Self-driving electric vehicles still face steep hills on the road to reliability. Researchers from the Department of Energy's Oak Ridge National Laboratory and Western Michigan University are working together to drive solutions from outside the car: sensors and processing embedded in road infrastructure.
Working with partners, ORNL engineers are placing low-powered sensors in the reflective raised pavement markers that are already used to help drivers identify lanes. According to a paper in IEEE Sensors by ORNL researcher Ali Ekti with lead author Sachin Sharma of WMU, microchips inside the markers transmit information to passing cars about the road shape. They are effective even when vehicle cameras or remote laser sensing called LiDAR are unreliable because of fog, snow, glare or other obstructions.
"We are working to make autonomous driving features accurate and safe in more remote areas," Ekti said. "And we are doing it by converting a dummy piece of infrastructure into something with many more uses."
Not only does the technology provide more accurate information about the driving environment, but it also shifts some of the processing load from the car's software onto infrastructure. This saves electric vehicle battery power, extending driving range to promote wider EV adoption. Compared with a leading camera and LiDAR-based autonomous driving technology, the chip-enabled pavement markers can reduce navigational power consumption by up to 90%, the authors reported in a technical paper.
The technology has potential for use with not only tomorrow's self-driving vehicles, but also today's common autonomous driving features, such as lane assist.
The effort is part of a larger project led by WMU, which is teaming with research and industry partners to develop related sensor and autonomous driving technologies such as radar retro-reflectors, high-definition mapping, computational offloading and weather sensing. WMU researchers are also using a vehicle driving on a closed course to measure the reduction in vehicle energy use that is enabled by these technologies, said Zachary Asher, assistant professor of mechanical and aerospace engineering and director of the WMU Energy Efficient and Autonomous Vehicles Lab.
ORNL researchers experimented to find the best combination of transceiver, battery and antenna for the sensor package inside standard road markers, as well as those that are designed to withstand snowplows. They then utilized a communications protocol that involves hopping across a particular radio frequency spectrum up to 50 times a second. "It's hard to detect, works well against interference, is low cost and doesn't consume a lot of power," Ekti said. Adjustments to the equipment could ensure its battery would last for the same replacement cycle as the pavement markers, typically a year.
Ekti's team created algorithms that triangulate among the GPS coordinates of lane markers to reconstruct an image of the drivable area. One algorithm is embedded in a microchip inside the pavement marker, while a decoding algorithm is incorporated into the car's software.
ORNL researchers field-tested the sensor platform in a variety of weather conditions and in a remote national park in Montana with no wireless access. They found that it transmits more than five times beyond the original 100-meter goal.

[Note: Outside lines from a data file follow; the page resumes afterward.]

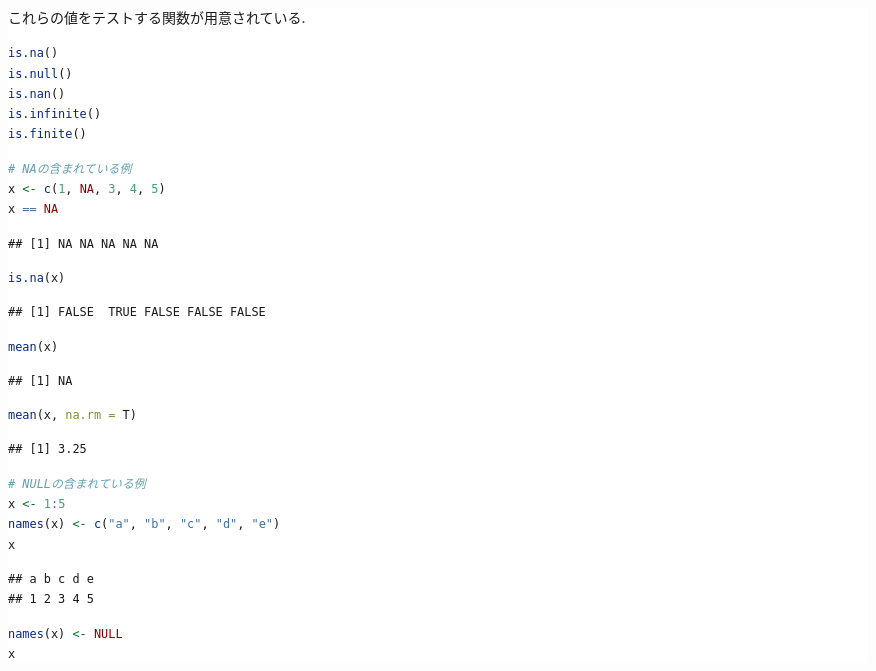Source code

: これらの値をテストする関数が用意されている.

```r
is.na()
is.null()
is.nan()
is.infinite()
is.finite()
```


```r
# NAの含まれている例
x <- c(1, NA, 3, 4, 5)
x == NA
```

```
## [1] NA NA NA NA NA
```

```r
is.na(x)
```

```
## [1] FALSE  TRUE FALSE FALSE FALSE
```

```r
mean(x)
```

```
## [1] NA
```

```r
mean(x, na.rm = T)
```

```
## [1] 3.25
```


```r
# NULLの含まれている例
x <- 1:5
names(x) <- c("a", "b", "c", "d", "e")
x
```

```
## a b c d e 
## 1 2 3 4 5
```

```r
names(x) <- NULL
x
```
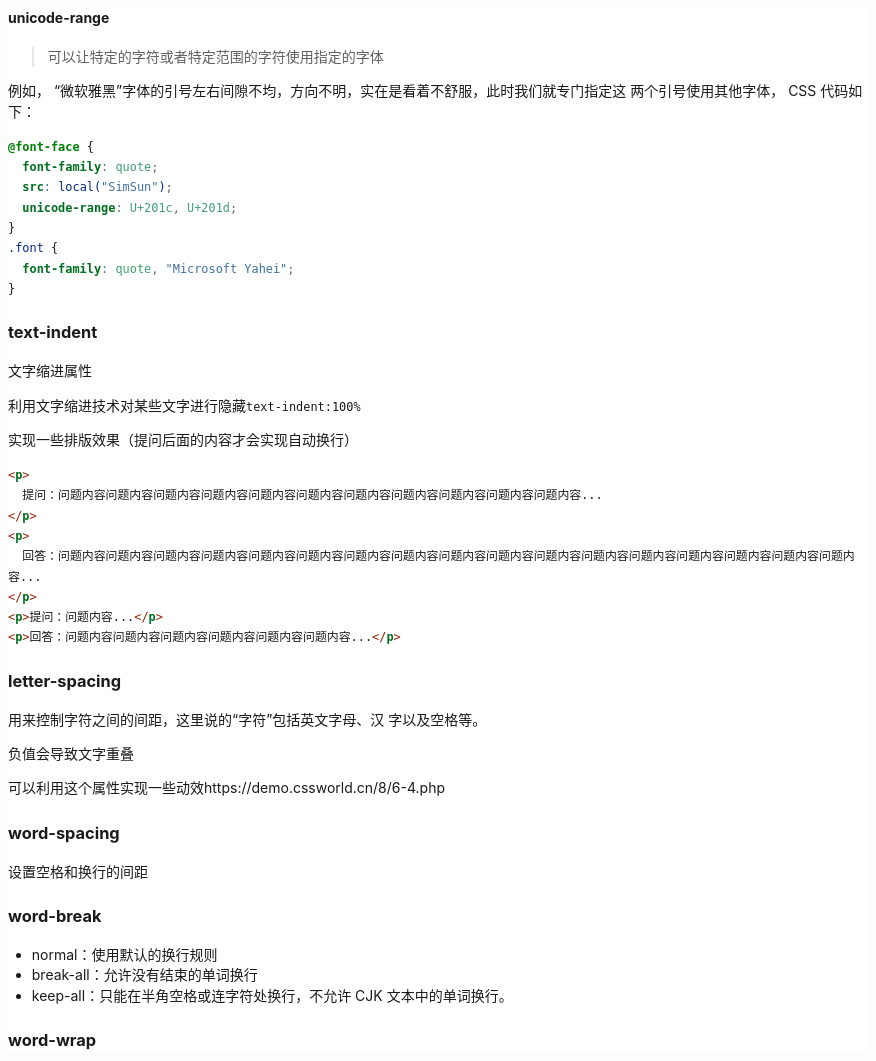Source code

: #### unicode-range

> 可以让特定的字符或者特定范围的字符使用指定的字体

例如， “微软雅黑”字体的引号左右间隙不均，方向不明，实在是看着不舒服，此时我们就专门指定这 两个引号使用其他字体， CSS 代码如下：

```css
@font-face {
  font-family: quote;
  src: local("SimSun");
  unicode-range: U+201c, U+201d;
}
.font {
  font-family: quote, "Microsoft Yahei";
}
```

### text-indent

文字缩进属性

利用文字缩进技术对某些文字进行隐藏`text-indent:100%`

实现一些排版效果（提问后面的内容才会实现自动换行）

```html
<p>
  提问：问题内容问题内容问题内容问题内容问题内容问题内容问题内容问题内容问题内容问题内容问题内容...
</p>
<p>
  回答：问题内容问题内容问题内容问题内容问题内容问题内容问题内容问题内容问题内容问题内容问题内容问题内容问题内容问题内容问题内容问题内容问题内容...
</p>
<p>提问：问题内容...</p>
<p>回答：问题内容问题内容问题内容问题内容问题内容问题内容...</p>
```

### letter-spacing

用来控制字符之间的间距，这里说的“字符”包括英文字母、汉 字以及空格等。

负值会导致文字重叠

可以利用这个属性实现一些动效https://demo.cssworld.cn/8/6-4.php

### word-spacing

设置空格和换行的间距

### word-break

- normal：使用默认的换行规则
- break-all：允许没有结束的单词换行
- keep-all：只能在半角空格或连字符处换行，不允许 CJK 文本中的单词换行。

### word-wrap
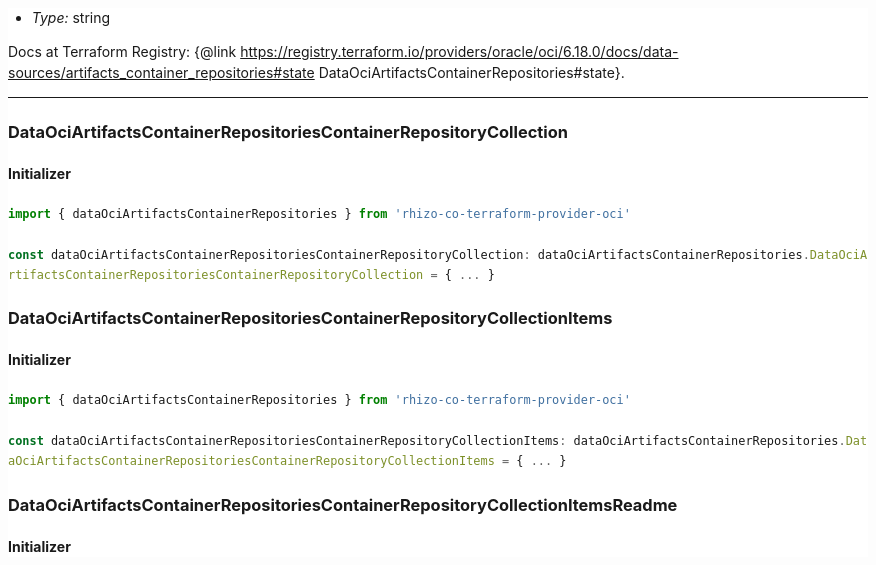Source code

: - *Type:* string

Docs at Terraform Registry: {@link https://registry.terraform.io/providers/oracle/oci/6.18.0/docs/data-sources/artifacts_container_repositories#state DataOciArtifactsContainerRepositories#state}.

---

### DataOciArtifactsContainerRepositoriesContainerRepositoryCollection <a name="DataOciArtifactsContainerRepositoriesContainerRepositoryCollection" id="rhizo-co-terraform-provider-oci.dataOciArtifactsContainerRepositories.DataOciArtifactsContainerRepositoriesContainerRepositoryCollection"></a>

#### Initializer <a name="Initializer" id="rhizo-co-terraform-provider-oci.dataOciArtifactsContainerRepositories.DataOciArtifactsContainerRepositoriesContainerRepositoryCollection.Initializer"></a>

```typescript
import { dataOciArtifactsContainerRepositories } from 'rhizo-co-terraform-provider-oci'

const dataOciArtifactsContainerRepositoriesContainerRepositoryCollection: dataOciArtifactsContainerRepositories.DataOciArtifactsContainerRepositoriesContainerRepositoryCollection = { ... }
```


### DataOciArtifactsContainerRepositoriesContainerRepositoryCollectionItems <a name="DataOciArtifactsContainerRepositoriesContainerRepositoryCollectionItems" id="rhizo-co-terraform-provider-oci.dataOciArtifactsContainerRepositories.DataOciArtifactsContainerRepositoriesContainerRepositoryCollectionItems"></a>

#### Initializer <a name="Initializer" id="rhizo-co-terraform-provider-oci.dataOciArtifactsContainerRepositories.DataOciArtifactsContainerRepositoriesContainerRepositoryCollectionItems.Initializer"></a>

```typescript
import { dataOciArtifactsContainerRepositories } from 'rhizo-co-terraform-provider-oci'

const dataOciArtifactsContainerRepositoriesContainerRepositoryCollectionItems: dataOciArtifactsContainerRepositories.DataOciArtifactsContainerRepositoriesContainerRepositoryCollectionItems = { ... }
```


### DataOciArtifactsContainerRepositoriesContainerRepositoryCollectionItemsReadme <a name="DataOciArtifactsContainerRepositoriesContainerRepositoryCollectionItemsReadme" id="rhizo-co-terraform-provider-oci.dataOciArtifactsContainerRepositories.DataOciArtifactsContainerRepositoriesContainerRepositoryCollectionItemsReadme"></a>

#### Initializer <a name="Initializer" id="rhizo-co-terraform-provider-oci.dataOciArtifactsContainerRepositories.DataOciArtifactsContainerRepositoriesContainerRepositoryCollectionItemsReadme.Initializer"></a>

"It's amazing how far it can transmit -- over hills, in snow. It's a big deal," Asher said. "Every step of the way, we're surprised at how well this technology is working, and we're finding some really cool ways it could be integrated."
The sensors could also signal temporary lane shifts or closures in construction zones when high-definition maps might be out of date. Marker sensors could eventually convey information about temperature, humidity and traffic volume, Ekti said. The project team plans to work with students to build a smaller microchip for the markers as a substitute for more expensive off-the-shelf products.
Asher is planning road demonstrations for stakeholders including the Tennessee and Michigan departments of transportation, the Michigan Office of Future Mobility and the City of Chattanooga. These government agencies decide which technologies are implemented in infrastructure, so their involvement in the development process is critical, Asher said.
Venture capitalists and Silicon Valley have typically regarded self-driving vehicles as a software problem, Asher said. "With the hindsight of 10 years of highly- funded development, we now know that software and cameras alone don't provide an easy solution," he said. "Perhaps a more patient approach, using infrastructure-based hardware in coordination with government transportation agencies, is the way to achieve zero-accident vehicles which actually use energy sustainably."
Part of the ORNL research was conducted at DOE's National Transportation Research Center. The Vehicle Technologies Office under DOE's Office of Energy Efficiency and Renewable Energy provided funding. Contributing ORNL researchers include Ross Wang, Jason Richards, Elizabeth Piersall, David Pesin, Ozgur Alaca and Shean Huff.